Arbeitsauftrag:
Nimm den Faden der Buchbesprechung über Baby und Adeline im New York der späten 80er Jahre auf und schreibe sie nach ihrem letzten Satz weiter.

Textauszug:
Herzerfrischend
Keine ständig gesenkten Köpfe, die auf kleine Bildschirme starren. Keine edlen
Lofts, die auf Patina getrimmt wurden. Keine Textnachrichten, keine Fake-News,
all das moderne digitale Brimborium ist zum Zeitpunkt der Gegenwart des Romans
noch gar nicht erfunden oder steckt weitgehend noch in den Kinderschuhen. Ende
der 80er Jahre. New York. Die freie Welt, das freie Atmen, wo es noch Wohnungen
zu besetzten und mit wenig Geld in irgendwelchen Löchern ganz gut gehaust
werden kann und den beiden Hauptfiguren vor allem eins wichtig ist: Leben.
Aus dem Vollen heraus. Was bei Kobek nicht heißt, Karriere, Geld und edle
Speisen (samt teurer Drogen), sondern für Baby und Adeline liegen die Genüsse
der Welt im echten, direkten und zwischenmenschlichen Erleben. Was Alkohol, Sex,
Happenings und, vor allem, Partys an allen Orten eindrucksvoll und
hochwillkommen einschließt. Was gerade das "Landei" Baby mit allen
Sinnen, nach einer gewissen Anlaufphase, in den Rausch des Genusses bringt. Vom
Land, schwul. (was in seiner Jugend bereits einmal für höchste Aufregung
sorgte) und nun im Schmelztiegel des Big Apple, in dem jeder macht, was er
möchte, aber jeder auch, weitgehend, allein zu Recht zu kommen hat.
Gut, dass Adeline, finanziell eher auf Rosen gebettet, sich Baby eng anschließt
und beide als kongeniales Duo dem Leser einen Streifzug durch jene feierwütigen
10 Jahre ermöglicht (beginnend im September 1986), von denen der Roman handelt.

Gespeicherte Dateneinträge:

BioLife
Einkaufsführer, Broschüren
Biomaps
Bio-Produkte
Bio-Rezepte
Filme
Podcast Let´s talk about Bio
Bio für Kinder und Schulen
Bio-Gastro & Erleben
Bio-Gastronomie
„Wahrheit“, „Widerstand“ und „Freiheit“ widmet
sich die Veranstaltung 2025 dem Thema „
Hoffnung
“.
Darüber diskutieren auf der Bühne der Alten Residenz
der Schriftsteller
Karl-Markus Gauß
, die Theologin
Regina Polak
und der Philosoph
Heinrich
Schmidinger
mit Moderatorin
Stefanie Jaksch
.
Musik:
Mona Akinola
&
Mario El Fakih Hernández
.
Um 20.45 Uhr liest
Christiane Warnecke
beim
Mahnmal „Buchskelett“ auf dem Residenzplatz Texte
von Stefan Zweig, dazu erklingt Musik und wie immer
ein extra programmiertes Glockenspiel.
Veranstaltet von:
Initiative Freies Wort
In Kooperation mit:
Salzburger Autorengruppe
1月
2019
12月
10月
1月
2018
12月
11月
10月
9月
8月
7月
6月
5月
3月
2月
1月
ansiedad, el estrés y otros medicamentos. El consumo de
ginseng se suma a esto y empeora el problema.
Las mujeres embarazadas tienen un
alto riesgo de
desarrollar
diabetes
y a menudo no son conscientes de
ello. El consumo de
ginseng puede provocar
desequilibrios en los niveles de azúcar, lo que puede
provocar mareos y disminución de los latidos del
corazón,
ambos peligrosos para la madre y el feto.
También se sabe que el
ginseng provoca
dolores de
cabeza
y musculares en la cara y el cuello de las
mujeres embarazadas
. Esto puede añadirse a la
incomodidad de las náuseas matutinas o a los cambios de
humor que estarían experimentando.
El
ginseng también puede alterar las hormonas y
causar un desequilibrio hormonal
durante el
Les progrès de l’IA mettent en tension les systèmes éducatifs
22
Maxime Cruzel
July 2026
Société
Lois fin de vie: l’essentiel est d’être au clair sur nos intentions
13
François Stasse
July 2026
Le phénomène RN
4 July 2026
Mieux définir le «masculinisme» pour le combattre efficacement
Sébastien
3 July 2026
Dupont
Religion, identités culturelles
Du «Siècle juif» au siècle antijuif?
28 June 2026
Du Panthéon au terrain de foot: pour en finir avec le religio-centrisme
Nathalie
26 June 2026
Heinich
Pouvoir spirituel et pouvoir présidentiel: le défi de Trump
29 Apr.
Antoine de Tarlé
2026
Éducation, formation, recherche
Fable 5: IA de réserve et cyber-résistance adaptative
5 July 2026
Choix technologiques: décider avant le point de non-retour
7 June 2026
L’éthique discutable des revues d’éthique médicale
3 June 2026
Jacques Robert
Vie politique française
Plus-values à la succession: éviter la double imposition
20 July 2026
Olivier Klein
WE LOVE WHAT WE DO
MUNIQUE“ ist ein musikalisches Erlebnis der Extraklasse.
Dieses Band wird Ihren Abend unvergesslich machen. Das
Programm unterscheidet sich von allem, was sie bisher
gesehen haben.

Ergebnis der Übung:
Leger, locker, lässig geschrieben, ohne dabei Tiefe vermissen zu lassen und mit
der Kunst versehen, die Figuren sich nachvollziehbar und emotional dicht zu
entwickeln zieht es den Leser förmlich hinein in die schweißtreibende
Atmosphäre der Nächte, die kurzen, knackigen Dialoge und die immer wieder
unentrinnbare Frage nach dem Sinn von allem und wer man eigentlich wirklich ist.
Das, was man besitzt schon mal nicht, wie die ersten Szenen direkt aufweisen
werden, in denen jene Reisetasche mit allem intus, was Baby besitzt und mit in
die Stadt bringt, umgehend verschwindet.
Doch was solls, das sind ja nur Dinge. Und ist nicht Freundschaft das
eigentliche, was zählt? Denn, am Ende des Romans, wie viele Affären,
Liebeleien, Sex und Party auch vor den Augen des Lesers vorbeigezogen sein
mögen, was den Roman (und damit das Leben an sich) trägt, das ist diese
kongeniale, einander ergänzende, aneinander lernende Freundschaft von Adeline
und Baby.
"Ich lief am helllichten Tag die 42nd Street entlang. Und wurde nicht
überfallen". Was schon mal ein guter Beginn für Baby ist. Für diesen
Mann mit dem fast naiven, aber direkten und klaren Blick auf die Welt.
"Ich hatte Angst, er würde sie ein wenig lächerlich finden….Natürlich
tat er das nicht. Das bewunderte ich an Baby. Er war nie grausam".
Fazit
Und das legt sich auch dem Leser nahe ans Gemüt. Dass da eine ganze Welt zu
entdecken ist, wenn man nur mit offenen Augen und einer gewissen, inneren
Neugier und Freundlichkeit darauf zugeht. Dass das Leben sich nicht in digitalen
Boxen oder per Textnachrichten leben lässt, sondern nur hautnah am Geschehen.
Wobei es am Ende gar nicht um die Frage geht, ob es damals "besser"
war als heute, sondern der Roman den Leser auffordert, diese Lust am Erleben in
sich wieder und neu zu entdecken und ihr Raum zu geben. Da draußen.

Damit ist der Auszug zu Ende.